Unity warned expectant mothers last spring that it couldn't guarantee a delivery room. That contributed to Unity dropping from 53 births in 2004 to 20 in 2005.

"In order to allow the staff to keep their skills in delivery, they need to have the opportunity to experience it," Butler said. "We don't have the numbers to keep them adequately trained and efficient."

Unity didn't have enough births to help pay malpractice insurance premiums, Butler said.

"OB was not a moneymaker by a long ways," Butler said. "It was done at an overall loss."

Unity is not alone in scrubbing obstetrics. The last birth in Pembina County Memorial Hospital in Cavalier was about year ago. Hospitals in Langdon, Northwood, McVille, Cooperstown, Hillsboro and Mayville also have stopped obstetrics in recent years.

The hospitals can deliver babies in an emergency. But only 13 of North Dakota's 38 rural hospitals routinely do it.

Cavalier County Memorial Hospital in Langdon hasn't delivered babies for about a decade.

"If you don't have the volume to offset the malpractice premiums, you can't subsidize it with another department," hospital CEO Lawrence Blue said. "At a bigger hospital, you can subsidize one department with another."

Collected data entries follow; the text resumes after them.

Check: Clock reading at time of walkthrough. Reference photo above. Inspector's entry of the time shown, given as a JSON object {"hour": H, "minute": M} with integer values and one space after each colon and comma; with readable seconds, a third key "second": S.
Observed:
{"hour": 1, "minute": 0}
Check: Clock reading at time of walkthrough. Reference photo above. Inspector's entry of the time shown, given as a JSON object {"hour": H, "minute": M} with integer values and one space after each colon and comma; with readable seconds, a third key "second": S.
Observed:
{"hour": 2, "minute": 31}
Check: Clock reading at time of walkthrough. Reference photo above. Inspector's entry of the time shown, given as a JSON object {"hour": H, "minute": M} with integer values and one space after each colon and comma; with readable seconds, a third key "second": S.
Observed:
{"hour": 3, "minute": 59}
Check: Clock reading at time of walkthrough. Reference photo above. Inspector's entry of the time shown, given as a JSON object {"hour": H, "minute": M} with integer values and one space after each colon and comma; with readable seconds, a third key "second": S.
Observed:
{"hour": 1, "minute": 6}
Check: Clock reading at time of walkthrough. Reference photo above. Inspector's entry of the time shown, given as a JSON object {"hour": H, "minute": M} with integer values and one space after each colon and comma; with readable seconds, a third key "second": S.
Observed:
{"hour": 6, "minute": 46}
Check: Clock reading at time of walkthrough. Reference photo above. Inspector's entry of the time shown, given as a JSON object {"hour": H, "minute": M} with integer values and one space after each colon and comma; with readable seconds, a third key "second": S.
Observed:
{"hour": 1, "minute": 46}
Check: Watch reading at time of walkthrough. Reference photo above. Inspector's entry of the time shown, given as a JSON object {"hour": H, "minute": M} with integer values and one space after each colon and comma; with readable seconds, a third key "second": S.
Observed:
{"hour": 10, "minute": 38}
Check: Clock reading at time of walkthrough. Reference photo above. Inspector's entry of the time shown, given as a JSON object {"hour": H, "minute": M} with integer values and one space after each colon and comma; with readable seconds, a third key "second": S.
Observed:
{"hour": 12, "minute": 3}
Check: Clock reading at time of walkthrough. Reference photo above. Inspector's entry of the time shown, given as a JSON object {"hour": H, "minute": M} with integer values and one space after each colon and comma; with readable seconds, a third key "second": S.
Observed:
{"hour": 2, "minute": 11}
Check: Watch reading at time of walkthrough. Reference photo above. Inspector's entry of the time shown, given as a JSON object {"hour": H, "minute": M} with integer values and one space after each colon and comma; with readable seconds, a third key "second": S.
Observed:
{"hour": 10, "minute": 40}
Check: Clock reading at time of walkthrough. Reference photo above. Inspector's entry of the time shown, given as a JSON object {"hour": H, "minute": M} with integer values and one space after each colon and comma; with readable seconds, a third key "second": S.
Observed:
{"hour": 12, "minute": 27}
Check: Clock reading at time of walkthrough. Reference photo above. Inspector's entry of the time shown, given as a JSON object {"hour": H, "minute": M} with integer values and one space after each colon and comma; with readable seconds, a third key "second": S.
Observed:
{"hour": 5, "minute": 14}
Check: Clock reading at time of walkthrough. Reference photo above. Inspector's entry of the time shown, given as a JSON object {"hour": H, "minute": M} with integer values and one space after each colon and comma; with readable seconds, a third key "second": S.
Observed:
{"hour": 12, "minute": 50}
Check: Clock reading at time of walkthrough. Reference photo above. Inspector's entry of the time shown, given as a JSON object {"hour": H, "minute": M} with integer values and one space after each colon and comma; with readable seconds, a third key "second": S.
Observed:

Towner County Medical Center in Cando, a smaller town than Grafton, Cavalier and Langdon, has kept obstetrics despite averaging only 15 to 20 births a year.

"We do it because it's an important aspect of trying to provide coverage in rural America," acting CEO Bob Spencer said. "But that's changing. Just because we want to do it doesn't mean we'll be able to continue to do it.

"But we're committed for at least one more year."